This sounds like Fi dominant to me.

The bit about blowing up Te-style seems to suggest inferior Te. IFP's start basically telling people all the different ways they're being an dickhead when they get really stressed. Inferior Se INJs might just go and punch the person in the face lol.


----------



## uncertain (May 26, 2012)

LeaT said:


> Very little of this seems to indicate Fi to me, especially from an Fi dominant perspective. A lot of what you list here is simply introversion or seems to point towards Fe or just bad self-esteem. The example about the birthday for example. It seems that the reasoning behind these actions is focused on how they will perceive them, rather than what you think is the right thing to do. I still opine some kind of IxFJ, but INFJ is the most likely because your cognition pattern seems to match vortical-synergetic the most.
> 
> Gulenko Cognitive Styles - Wikisocion
> 
> ...


No, I think it is the right thing to do, in the birthday thing. I have seen a lot of people just saying "thanks to all the birthday wishes" in one post and I don't like the way they do it. It's too general and quite robotic. I really had not thought about how people would perceive it. You couldn't, and that's quite tiring. Why would you even do it if it is not the right thing to do? I assume you don't do you if it doesn't even mean anything to you. Like if I do the "thanks to all" thing, it will become pretty pointless to me, and it doesn't feel right for me to do. It's not what I like.

It never happens to me that the blow-up can be Se. I don't know what inferior Se is. When I do that debate thing, it feels a lot like Te because I use a lot of logic, in a heated way, and I suddenly become much better with words at those points and reason things clearly. I say NO YOU ARE WRONG BECAUSE ONE, this this this, TWO this and that, THREE blah blah blah, AND FOUR dah dah dah. THAT'S WHY YOU ARE WRONG.

Se is to me always the everyday basic simple way of perceiving the world, absorbing what you see in front of you, a love for raw data and sensual pleasure, etc. Beside using to to function on a daily basis, I have Se moments everyday, and they manifest as enjoyment of simple little lovely funny beautiful tasty warming exciting make-you-feel-good-and-lucky thing. Sometimes I can't tell you how much I enjoy my beer, my sandwich, my art collection book, music, the sun, the tens of different gray, gray-blue, and orange on the brick wall, and looking at people. How they move, talk, laugh, sit, etc. Yesterday I was sitting outside of a restaurant, looking at that wall I mentioned and was simply fascinated by all the wonderful color. The window frame on the wall was desaturated blue/blue green which works so well with the wall. I was talking to the person next to me and she said, "it looks all the same color to me." When I started describing what I saw, she started to see that and really loved it.


----------



## Entropic (Jun 15, 2012)

Violet Water said:


> This sounds like Fi dominant to me.
> 
> The bit about blowing up Te-style seems to suggest inferior Te. IFP's start basically telling people all the different ways they're being an dickhead when they get really stressed. Inferior Se INJs might just go and punch the person in the face lol.

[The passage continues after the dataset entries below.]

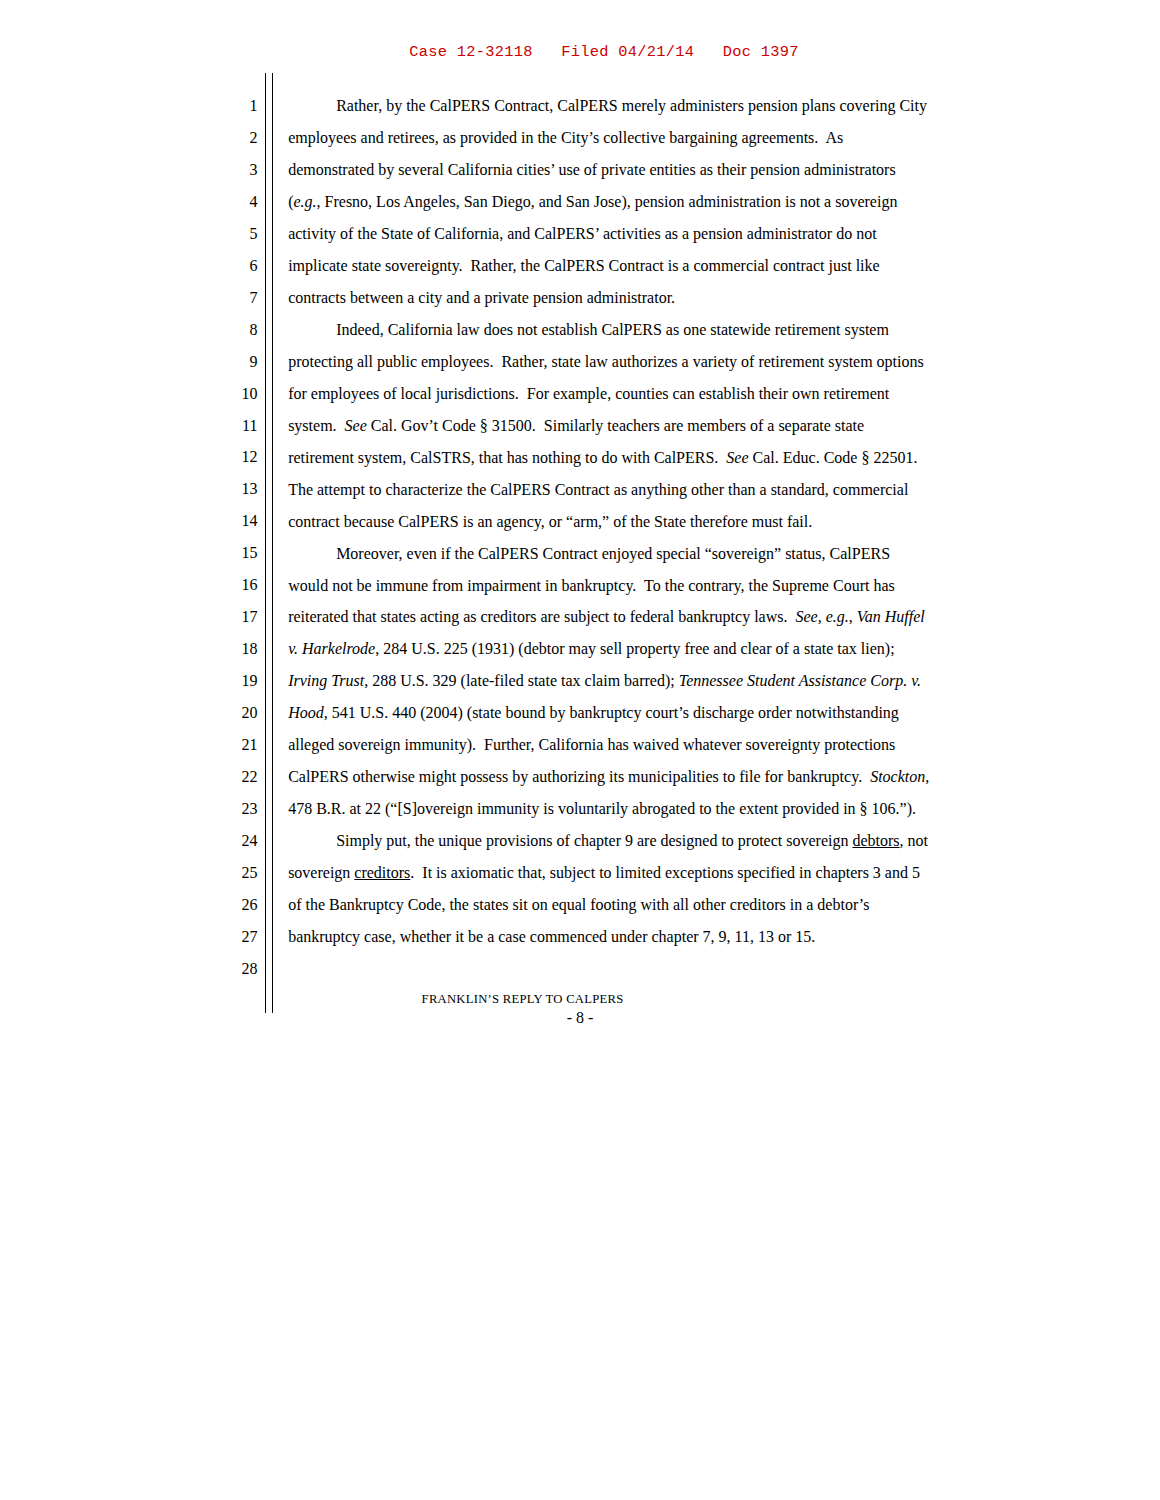Case 12-32118 Filed 04/21/14 Doc 1397
1
2
3
4
5
6
7
8
9
10
11
12
13
14
15
16
17
18
19
20
21
22
23
24
25
26
27
28
Rather, by the CalPERS Contract, CalPERS merely administers pension plans covering City employees and retirees, as provided in the City’s collective bargaining agreements. As demonstrated by several California cities’ use of private entities as their pension administrators (e.g., Fresno, Los Angeles, San Diego, and San Jose), pension administration is not a sovereign activity of the State of California, and CalPERS’ activities as a pension administrator do not implicate state sovereignty. Rather, the CalPERS Contract is a commercial contract just like contracts between a city and a private pension administrator.
Indeed, California law does not establish CalPERS as one statewide retirement system protecting all public employees. Rather, state law authorizes a variety of retirement system options for employees of local jurisdictions. For example, counties can establish their own retirement system. See Cal. Gov’t Code § 31500. Similarly teachers are members of a separate state retirement system, CalSTRS, that has nothing to do with CalPERS. See Cal. Educ. Code § 22501. The attempt to characterize the CalPERS Contract as anything other than a standard, commercial contract because CalPERS is an agency, or “arm,” of the State therefore must fail.
Moreover, even if the CalPERS Contract enjoyed special “sovereign” status, CalPERS would not be immune from impairment in bankruptcy. To the contrary, the Supreme Court has reiterated that states acting as creditors are subject to federal bankruptcy laws. See, e.g., Van Huffel v. Harkelrode, 284 U.S. 225 (1931) (debtor may sell property free and clear of a state tax lien); Irving Trust, 288 U.S. 329 (late-filed state tax claim barred); Tennessee Student Assistance Corp. v. Hood, 541 U.S. 440 (2004) (state bound by bankruptcy court’s discharge order notwithstanding alleged sovereign immunity). Further, California has waived whatever sovereignty protections CalPERS otherwise might possess by authorizing its municipalities to file for bankruptcy. Stockton, 478 B.R. at 22 (“[S]overeign immunity is voluntarily abrogated to the extent provided in § 106.”).
Simply put, the unique provisions of chapter 9 are designed to protect sovereign debtors, not sovereign creditors. It is axiomatic that, subject to limited exceptions specified in chapters 3 and 5 of the Bankruptcy Code, the states sit on equal footing with all other creditors in a debtor’s bankruptcy case, whether it be a case commenced under chapter 7, 9, 11, 13 or 15.
FRANKLIN’S REPLY TO CALPERS
- 8 -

I don't know about you, but the way my inferior Se is expressed is telling everyone how stupid they are, which is why I mistook myself for an IxFP for some time. I've never been physically violent. That's not how my Se manifests.


----------



## uncertain (May 26, 2012)

LeaT said:


> I still opine some kind of IxFJ, but INFJ is the most likely because your cognition pattern seems to match vortical-synergetic the most.
> 
> Gulenko Cognitive Styles - Wikisocion


Wait, isn't it a socionics site?


----------



## Entropic (Jun 15, 2012)

uncertain said:


> No, I think it is the right thing to do, in the birthday thing. I have seen a lot of people just saying "thanks to all the birthday wishes" in one post and I don't like the way they do it. It's too general and quite robotic. I really had not thought about how people would perceive it. You couldn't, and that's quite tiring. Why would you even do it if it is not the right thing to do? I assume you don't do you if it doesn't even mean anything to you. Like if I do the "thanks to all" thing, it will become pretty pointless to me, and it doesn't feel right for me to do. It's not what I like.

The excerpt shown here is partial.